■ EXERCISE DIRECTIONS:
Copy the lines verbatim, beginning with the line that contains "cells exhibit high" and continuing through the end of the data, and only those lines.

■ Stored items:
····················
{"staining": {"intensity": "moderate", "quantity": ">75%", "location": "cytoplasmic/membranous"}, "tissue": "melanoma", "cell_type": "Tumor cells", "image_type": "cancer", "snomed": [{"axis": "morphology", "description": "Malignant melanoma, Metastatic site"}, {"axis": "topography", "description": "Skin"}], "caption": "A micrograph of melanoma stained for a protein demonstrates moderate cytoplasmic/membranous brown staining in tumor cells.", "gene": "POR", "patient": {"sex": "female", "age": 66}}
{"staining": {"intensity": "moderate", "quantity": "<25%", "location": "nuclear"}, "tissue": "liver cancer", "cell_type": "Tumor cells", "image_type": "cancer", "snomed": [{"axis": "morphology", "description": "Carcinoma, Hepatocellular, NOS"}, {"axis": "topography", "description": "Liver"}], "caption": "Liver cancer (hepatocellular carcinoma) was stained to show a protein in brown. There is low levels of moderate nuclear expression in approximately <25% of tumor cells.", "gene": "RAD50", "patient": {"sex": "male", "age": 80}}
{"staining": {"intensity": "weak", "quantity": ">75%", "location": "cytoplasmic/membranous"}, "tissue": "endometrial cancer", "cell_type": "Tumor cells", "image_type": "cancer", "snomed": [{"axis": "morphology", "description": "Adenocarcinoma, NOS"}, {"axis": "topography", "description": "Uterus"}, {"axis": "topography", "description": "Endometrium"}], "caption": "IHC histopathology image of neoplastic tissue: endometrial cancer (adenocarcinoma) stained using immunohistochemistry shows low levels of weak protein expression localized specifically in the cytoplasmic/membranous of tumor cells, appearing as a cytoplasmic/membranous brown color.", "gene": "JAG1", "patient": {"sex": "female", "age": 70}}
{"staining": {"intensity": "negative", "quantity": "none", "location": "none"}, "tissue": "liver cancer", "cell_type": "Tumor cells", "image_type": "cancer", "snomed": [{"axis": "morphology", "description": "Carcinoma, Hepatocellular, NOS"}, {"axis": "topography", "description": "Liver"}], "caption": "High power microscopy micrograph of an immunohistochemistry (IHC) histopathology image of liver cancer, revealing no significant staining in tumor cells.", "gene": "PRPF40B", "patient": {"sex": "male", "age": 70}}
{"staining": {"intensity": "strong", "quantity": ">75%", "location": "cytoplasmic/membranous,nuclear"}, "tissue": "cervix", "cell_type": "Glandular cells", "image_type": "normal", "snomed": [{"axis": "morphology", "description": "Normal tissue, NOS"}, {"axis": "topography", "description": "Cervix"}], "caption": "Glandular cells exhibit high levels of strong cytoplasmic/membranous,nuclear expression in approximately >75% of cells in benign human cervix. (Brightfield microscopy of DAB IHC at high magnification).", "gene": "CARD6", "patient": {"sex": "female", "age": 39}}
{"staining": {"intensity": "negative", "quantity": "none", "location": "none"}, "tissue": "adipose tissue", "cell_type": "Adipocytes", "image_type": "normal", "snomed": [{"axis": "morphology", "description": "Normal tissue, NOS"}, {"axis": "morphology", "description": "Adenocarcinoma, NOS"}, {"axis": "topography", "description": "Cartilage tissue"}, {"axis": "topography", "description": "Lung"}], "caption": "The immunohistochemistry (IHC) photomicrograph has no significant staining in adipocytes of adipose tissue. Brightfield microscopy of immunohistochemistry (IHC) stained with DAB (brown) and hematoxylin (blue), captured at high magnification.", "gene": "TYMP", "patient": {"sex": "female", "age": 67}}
····················
■ ANSWER TO THIS PROBLEM:
{"staining": {"intensity": "strong", "quantity": ">75%", "location": "cytoplasmic/membranous,nuclear"}, "tissue": "cervix", "cell_type": "Glandular cells", "image_type": "normal", "snomed": [{"axis": "morphology", "description": "Normal tissue, NOS"}, {"axis": "topography", "description": "Cervix"}], "caption": "Glandular cells exhibit high levels of strong cytoplasmic/membranous,nuclear expression in approximately >75% of cells in benign human cervix. (Brightfield microscopy of DAB IHC at high magnification).", "gene": "CARD6", "patient": {"sex": "female", "age": 39}}
{"staining": {"intensity": "negative", "quantity": "none", "location": "none"}, "tissue": "adipose tissue", "cell_type": "Adipocytes", "image_type": "normal", "snomed": [{"axis": "morphology", "description": "Normal tissue, NOS"}, {"axis": "morphology", "description": "Adenocarcinoma, NOS"}, {"axis": "topography", "description": "Cartilage tissue"}, {"axis": "topography", "description": "Lung"}], "caption": "The immunohistochemistry (IHC) photomicrograph has no significant staining in adipocytes of adipose tissue. Brightfield microscopy of immunohistochemistry (IHC) stained with DAB (brown) and hematoxylin (blue), captured at high magnification.", "gene": "TYMP", "patient": {"sex": "female", "age": 67}}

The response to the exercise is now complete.